- **Reading passage**
I wrote on some other post how I read the 20/20 line with weaker glasses that left me with -1 prescription, it was difficult and only then I realized that a person who has 20/20 vision has a very very little central fixation area...so I tried very very hard to narrow it as much as possible and then well there was still a little blur...but I was able to understand what was written there.The optometrist was in shock because she didn't see me do something extraordinary, from her view I was just looking at it and some how brought it into focus.

So then I was trying to train my mind to remember the maximum focused central fixation state, from time to time when I noticed that it's not narrowed enough I looked at a very small detail somewhere and told myself: "Okay stay with that focus, look now at everything like you looked at that very very small detail". When I look at a blur and I need a reminder of the narrowed focus, I look at the smallest detail on the blur and then imagine a very tiny spot on this detail. So yesterday when I brought street signs into focus, I just proved myself that this is it, this how normal people see.

- **Extracted material**
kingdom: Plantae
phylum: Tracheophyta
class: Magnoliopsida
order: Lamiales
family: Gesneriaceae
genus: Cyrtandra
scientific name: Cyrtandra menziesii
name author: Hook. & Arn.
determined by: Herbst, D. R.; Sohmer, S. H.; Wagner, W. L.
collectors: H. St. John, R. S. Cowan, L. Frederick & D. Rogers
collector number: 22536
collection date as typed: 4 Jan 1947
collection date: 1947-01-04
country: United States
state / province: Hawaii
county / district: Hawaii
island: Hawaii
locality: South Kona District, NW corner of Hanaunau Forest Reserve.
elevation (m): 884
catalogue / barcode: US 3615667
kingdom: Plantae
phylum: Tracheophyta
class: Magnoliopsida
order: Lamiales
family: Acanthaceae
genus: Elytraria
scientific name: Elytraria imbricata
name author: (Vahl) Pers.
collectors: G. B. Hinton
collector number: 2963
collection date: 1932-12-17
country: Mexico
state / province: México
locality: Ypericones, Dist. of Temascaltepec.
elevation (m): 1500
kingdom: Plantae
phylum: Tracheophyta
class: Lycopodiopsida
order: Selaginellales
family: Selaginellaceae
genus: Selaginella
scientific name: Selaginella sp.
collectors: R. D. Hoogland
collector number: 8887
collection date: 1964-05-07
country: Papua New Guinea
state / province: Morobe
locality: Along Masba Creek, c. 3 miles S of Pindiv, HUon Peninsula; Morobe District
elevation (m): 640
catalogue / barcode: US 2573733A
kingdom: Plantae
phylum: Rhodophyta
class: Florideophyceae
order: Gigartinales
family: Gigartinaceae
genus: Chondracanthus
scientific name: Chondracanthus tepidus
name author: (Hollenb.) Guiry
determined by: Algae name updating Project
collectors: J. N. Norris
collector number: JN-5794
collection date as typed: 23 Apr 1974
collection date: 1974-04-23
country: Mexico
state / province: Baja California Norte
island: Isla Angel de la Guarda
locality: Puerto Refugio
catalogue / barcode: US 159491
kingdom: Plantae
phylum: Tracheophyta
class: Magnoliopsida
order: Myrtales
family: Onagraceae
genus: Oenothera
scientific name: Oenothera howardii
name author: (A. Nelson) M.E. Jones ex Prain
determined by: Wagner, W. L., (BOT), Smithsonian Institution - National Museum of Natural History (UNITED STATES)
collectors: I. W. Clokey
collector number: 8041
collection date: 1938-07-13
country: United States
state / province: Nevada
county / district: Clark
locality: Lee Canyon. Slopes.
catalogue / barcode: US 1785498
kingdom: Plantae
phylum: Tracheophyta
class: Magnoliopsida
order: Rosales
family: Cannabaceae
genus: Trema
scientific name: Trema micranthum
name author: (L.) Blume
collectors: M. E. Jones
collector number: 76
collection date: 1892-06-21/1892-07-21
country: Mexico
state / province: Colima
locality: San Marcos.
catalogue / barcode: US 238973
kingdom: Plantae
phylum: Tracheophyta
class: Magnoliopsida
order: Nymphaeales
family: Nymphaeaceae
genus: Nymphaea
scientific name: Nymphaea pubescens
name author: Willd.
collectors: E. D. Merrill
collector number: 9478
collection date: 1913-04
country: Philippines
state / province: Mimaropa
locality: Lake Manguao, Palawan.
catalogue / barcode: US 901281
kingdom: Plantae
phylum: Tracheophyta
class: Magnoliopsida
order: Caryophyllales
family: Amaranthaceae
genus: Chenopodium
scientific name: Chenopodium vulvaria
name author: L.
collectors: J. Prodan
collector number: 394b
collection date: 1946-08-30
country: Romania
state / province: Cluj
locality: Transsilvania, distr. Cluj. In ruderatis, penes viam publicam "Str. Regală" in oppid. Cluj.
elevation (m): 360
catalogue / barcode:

- **Work request**
Translate this sentence from the post about central fixation into Spanish: "When I look at a blur and I need a reminder of the narrowed focus, I look at the smallest detail on the blur and then imagine a very tiny spot on this detail."

- **Answer**
Cuando miro una zona borrosa y necesito recordar el enfoque reducido, miro el detalle más pequeño de esa zona borrosa y luego imagino un punto muy diminuto en este detalle.